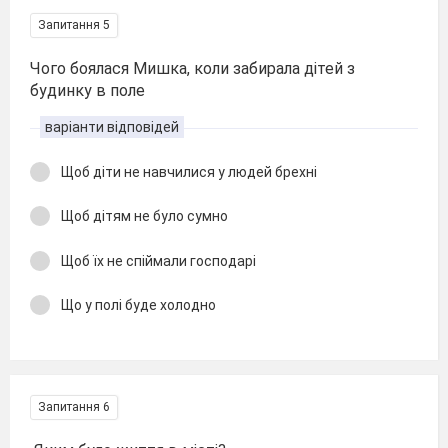
Запитання 5
Чого боялася Мишка, коли забирала дітей з
будинку в поле
варіанти відповідей
Щоб діти не навчилися у людей брехні
Щоб дітям не було сумно
Щоб їх не спіймали господарі
Що у полі буде холодно
Запитання 6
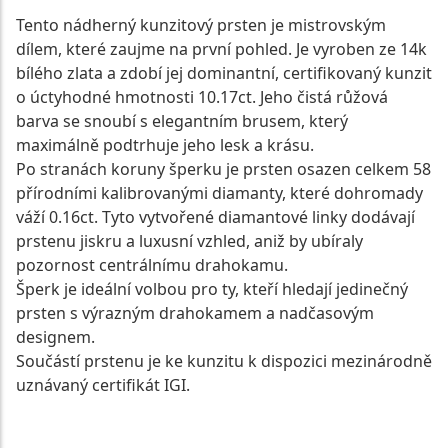
Tento nádherný kunzitový prsten je mistrovským
dílem, které zaujme na první pohled. Je vyroben ze 14k
bílého zlata a zdobí jej dominantní, certifikovaný kunzit
o úctyhodné hmotnosti 10.17ct. Jeho čistá růžová
barva se snoubí s elegantním brusem, který
maximálně podtrhuje jeho lesk a krásu.
Po stranách koruny šperku je prsten osazen celkem 58
přírodními kalibrovanými diamanty, které dohromady
váží 0.16ct. Tyto vytvořené diamantové linky dodávají
prstenu jiskru a luxusní vzhled, aniž by ubíraly
pozornost centrálnímu drahokamu.
Šperk je ideální volbou pro ty, kteří hledají jedinečný
prsten s výrazným drahokamem a nadčasovým
designem.
Součástí prstenu je ke kunzitu k dispozici mezinárodně
uznávaný certifikát IGI.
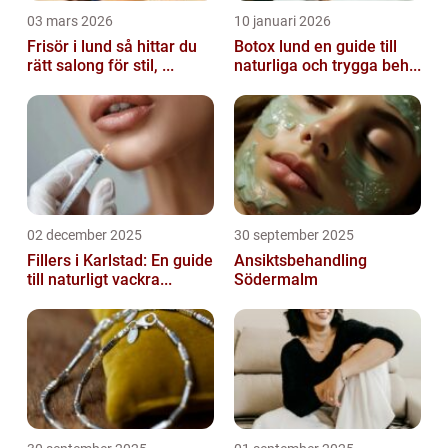
03 mars 2026
10 januari 2026
Frisör i lund så hittar du
Botox lund en guide till
rätt salong för stil, ...
naturliga och trygga beh...
02 december 2025
30 september 2025
Fillers i Karlstad: En guide
Ansiktsbehandling
till naturligt vackra...
Södermalm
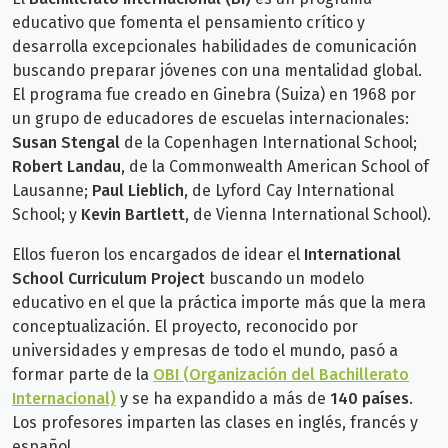
educativo que fomenta el pensamiento crítico y
desarrolla excepcionales habilidades de comunicación
buscando preparar jóvenes con una mentalidad global.
El programa fue creado en Ginebra (Suiza) en 1968 por
un grupo de educadores de escuelas internacionales:
Susan Stengal
de la Copenhagen International School;
Robert Landau
, de la Commonwealth American School of
Lausanne;
Paul Lieblich
, de Lyford Cay International
School; y
Kevin Bartlett
, de Vienna International School).
Ellos fueron l
os encargados de idear el
International
School Curriculum Projec
t
buscando un modelo
educativo en el que la práctica importe más que la mera
conceptualización.
E
l proyecto, reconocido por
universidades y empresas de todo el mundo, pasó a
formar parte de la
OBI (Organización del Bachillerato
Internacional)
y se ha expandido a
más de
140 países
.
Los profesores imparten las clases en inglés, francés y
español.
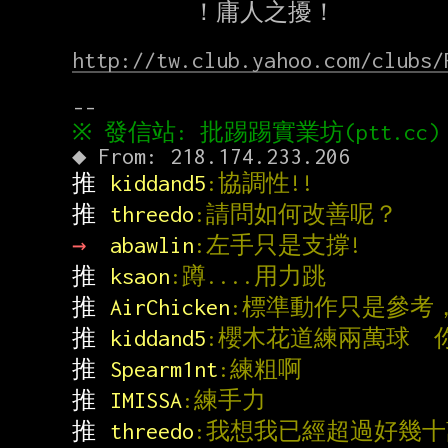
          ！庸人之擾！

http://tw.club.yahoo.com/clubs/
推 
kiddand5
:協調性!!
推 
threedo
:請問如何改善呢？
→ 
abawlin
:左手只是支撐!
推 
ksaon
:蹲....用力跳
推 
AirChicken
:標準動作只是參考
推 
kiddand5
:櫻木花道練兩萬球  
推 
Spearm1nt
:練粗啊
推 
IMISSA
:練手力
推 
threedo
:我想我已經超過好幾十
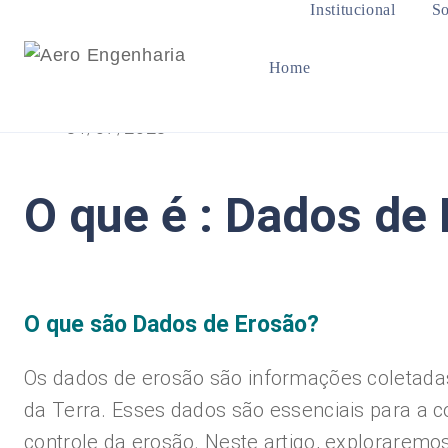
Institucional
So
Home
31/07/2023
O que é : Dados de
O que são Dados de Erosão?
Os dados de erosão são informações coletadas
da Terra. Esses dados são essenciais para a
controle da erosão. Neste artigo, exploraremos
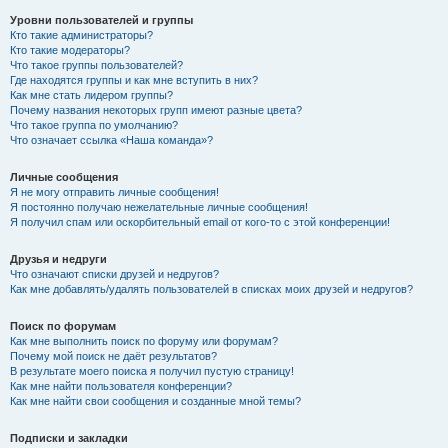
Уровни пользователей и группы
Кто такие администраторы?
Кто такие модераторы?
Что такое группы пользователей?
Где находятся группы и как мне вступить в них?
Как мне стать лидером группы?
Почему названия некоторых групп имеют разные цвета?
Что такое группа по умолчанию?
Что означает ссылка «Наша команда»?
Личные сообщения
Я не могу отправить личные сообщения!
Я постоянно получаю нежелательные личные сообщения!
Я получил спам или оскорбительный email от кого-то с этой конференции!
Друзья и недруги
Что означают списки друзей и недругов?
Как мне добавлять/удалять пользователей в списках моих друзей и недругов?
Поиск по форумам
Как мне выполнить поиск по форуму или форумам?
Почему мой поиск не даёт результатов?
В результате моего поиска я получил пустую страницу!
Как мне найти пользователя конференции?
Как мне найти свои сообщения и созданные мной темы?
Подписки и закладки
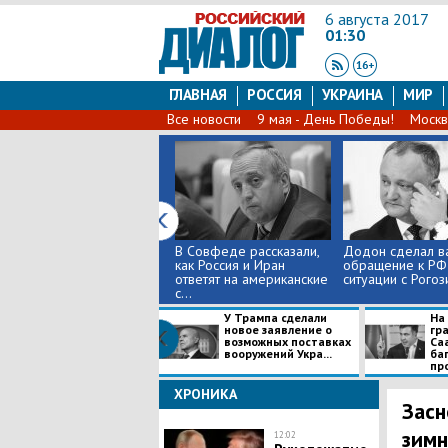
6 августа 2017
01:30
ГЛАВНАЯ
РОССИЯ
УКРАИНА
МИР
Все новости
9 мая - День Победы!
Москв
В Совфеде рассказали,
Додон сделал в
как Россия и Иран
обращение к РФ 
ответят на американские
ситуации с Рого
с...
У Трампа сделали
На
новое заявление о
гр
возможных поставках
Са
вооружений Укра...
ба
пр
ХРОНИКА
Засн
зимн
12:02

### Description of the task
Please give every line of text read from the rows above as a Markdown table with the columns "Line No." and "Line", skipping blank lines and leaving the pictures out.

### Answer to the exercise
| Line No. | Line |
|---|---|
| 1 | Запитання 5 |
| 2 | Чого боялася Мишка, коли забирала дітей з |
| 3 | будинку в поле |
| 4 | варіанти відповідей |
| 5 | Щоб діти не навчилися у людей брехні |
| 6 | Щоб дітям не було сумно |
| 7 | Щоб їх не спіймали господарі |
| 8 | Що у полі буде холодно |
| 9 | Запитання 6 |
| 10 | Tento nádherný kunzitový prsten je mistrovským |
| 11 | dílem, které zaujme na první pohled. Je vyroben ze 14k |
| 12 | bílého zlata a zdobí jej dominantní, certifikovaný kunzit |
| 13 | o úctyhodné hmotnosti 10.17ct. Jeho čistá růžová |
| 14 | barva se snoubí s elegantním brusem, který |
| 15 | maximálně podtrhuje jeho lesk a krásu. |
| 16 | Po stranách koruny šperku je prsten osazen celkem 58 |
| 17 | přírodními kalibrovanými diamanty, které dohromady |
| 18 | váží 0.16ct. Tyto vytvořené diamantové linky dodávají |
| 19 | prstenu jiskru a luxusní vzhled, aniž by ubíraly |
| 20 | pozornost centrálnímu drahokamu. |
| 21 | Šperk je ideální volbou pro ty, kteří hledají jedinečný |
| 22 | prsten s výrazným drahokamem a nadčasovým |
| 23 | designem. |
| 24 | Součástí prstenu je ke kunzitu k dispozici mezinárodně |
| 25 | uznávaný certifikát IGI. |
| 26 | 03 mars 2026 |
| 27 | 10 januari 2026 |
| 28 | Frisör i lund så hittar du |
| 29 | Botox lund en guide till |
| 30 | rätt salong för stil, ... |
| 31 | naturliga och trygga beh... |
| 32 | 02 december 2025 |
| 33 | 30 september 2025 |
| 34 | Fillers i Karlstad: En guide |
| 35 | Ansiktsbehandling |
| 36 | till naturligt vackra... |
| 37 | Södermalm |
| 38 | educativo que fomenta el pensamiento crítico y |
| 39 | desarrolla excepcionales habilidades de comunicación |
| 40 | buscando preparar jóvenes con una mentalidad global. |
| 41 | El programa fue creado en Ginebra (Suiza) en 1968 por |
| 42 | un grupo de educadores de escuelas internacionales: |
| 43 | Susan Stengal |
| 44 | de la Copenhagen International School; |
| 45 | Robert Landau |
| 46 | , de la Commonwealth American School of |
| 47 | Lausanne; |
| 48 | Paul Lieblich |
| 49 | , de Lyford Cay International |
| 50 | School; y |
| 51 | Kevin Bartlett |
| 52 | , de Vienna International School). |
| 53 | Ellos fueron l |
| 54 | os encargados de idear el |
| 55 | International |
| 56 | School Curriculum Projec |
| 57 | t |
| 58 | buscando un modelo |
| 59 | educativo en el que la práctica importe más que la mera |
| 60 | conceptualización. |
| 61 | E |
| 62 | l proyecto, reconocido por |
| 63 | universidades y empresas de todo el mundo, pasó a |
| 64 | formar parte de la |
| 65 | OBI (Organización del Bachillerato |
| 66 | Internacional) |
| 67 | y se ha expandido a |
| 68 | más de |
| 69 | 140 países |
| 70 | . |
| 71 | Los profesores imparten las clases en inglés, francés y |
| 72 | español. |
| 73 |           ！庸人之擾！ |
| 74 | http://tw.club.yahoo.com/clubs/ |
| 75 | 推  |
| 76 | kiddand5 |
| 77 | :協調性!! |
| 78 | 推  |
| 79 | threedo |
| 80 | :請問如何改善呢？ |
| 81 | →  |
| 82 | abawlin |
| 83 | :左手只是支撐! |
| 84 | 推  |
| 85 | ksaon |
| 86 | :蹲....用力跳 |
| 87 | 推  |
| 88 | AirChicken |
| 89 | :標準動作只是參考 |
| 90 | 推  |
| 91 | kiddand5 |
| 92 | :櫻木花道練兩萬球   |
| 93 | 推  |
| 94 | Spearm1nt |
| 95 | :練粗啊 |
| 96 | 推  |
| 97 | IMISSA |
| 98 | :練手力 |
| 99 | 推  |
| 100 | threedo |
| 101 | :我想我已經超過好幾十 |
| 102 | Institucional |
| 103 | So |
| 104 | Home |
| 105 | 31/07/2023 |
| 106 | O que é : Dados de |
| 107 | O que são Dados de Erosão? |
| 108 | Os dados de erosão são informações coletadas |
| 109 | da Terra. Esses dados são essenciais para a |
| 110 | controle da erosão. Neste artigo, exploraremos |
| 111 | Уровни пользователей и группы |
| 112 | Кто такие администраторы? |
| 113 | Кто такие модераторы? |
| 114 | Что такое группы пользователей? |
| 115 | Где находятся группы и как мне вступить в них? |
| 116 | Как мне стать лидером группы? |
| 117 | Почему названия некоторых групп имеют разные цвета? |
| 118 | Что такое группа по умолчанию? |
| 119 | Что означает ссылка «Наша команда»? |
| 120 | Личные сообщения |
| 121 | Я не могу отправить личные сообщения! |
| 122 | Я постоянно получаю нежелательные личные сообщения! |
| 123 | Я получил спам или оскорбительный email от кого-то с этой конференции! |
| 124 | Друзья и недруги |
| 125 | Что означают списки друзей и недругов? |
| 126 | Как мне добавлять/удалять пользователей в списках моих друзей и недругов? |
| 127 | Поиск по форумам |
| 128 | Как мне выполнить поиск по форуму или форумам? |
| 129 | Почему мой поиск не даёт результатов? |
| 130 | В результате моего поиска я получил пустую страницу! |
| 131 | Как мне найти пользователя конференции? |
| 132 | Как мне найти свои сообщения и созданные мной темы? |
| 133 | Подписки и закладки |
| 134 | 6 августа 2017 |
| 135 | 01:30 |
| 136 | ГЛАВНАЯ |
| 137 | РОССИЯ |
| 138 | УКРАИНА |
| 139 | МИР |
| 140 | Все новости |
| 141 | 9 мая - День Победы! |
| 142 | Москв |
| 143 | В Совфеде рассказали, |
| 144 | Додон сделал в |
| 145 | как Россия и Иран |
| 146 | обращение к РФ  |
| 147 | ответят на американские |
| 148 | ситуации с Рого |
| 149 | с... |
| 150 | У Трампа сделали |
| 151 | На |
| 152 | новое заявление о |
| 153 | гр |
| 154 | возможных поставках |
| 155 | Са |
| 156 | вооружений Укра... |
| 157 | ба |
| 158 | пр |
| 159 | ХРОНИКА |
| 160 | Засн |
| 161 | зимн |
| 162 | 12:02 |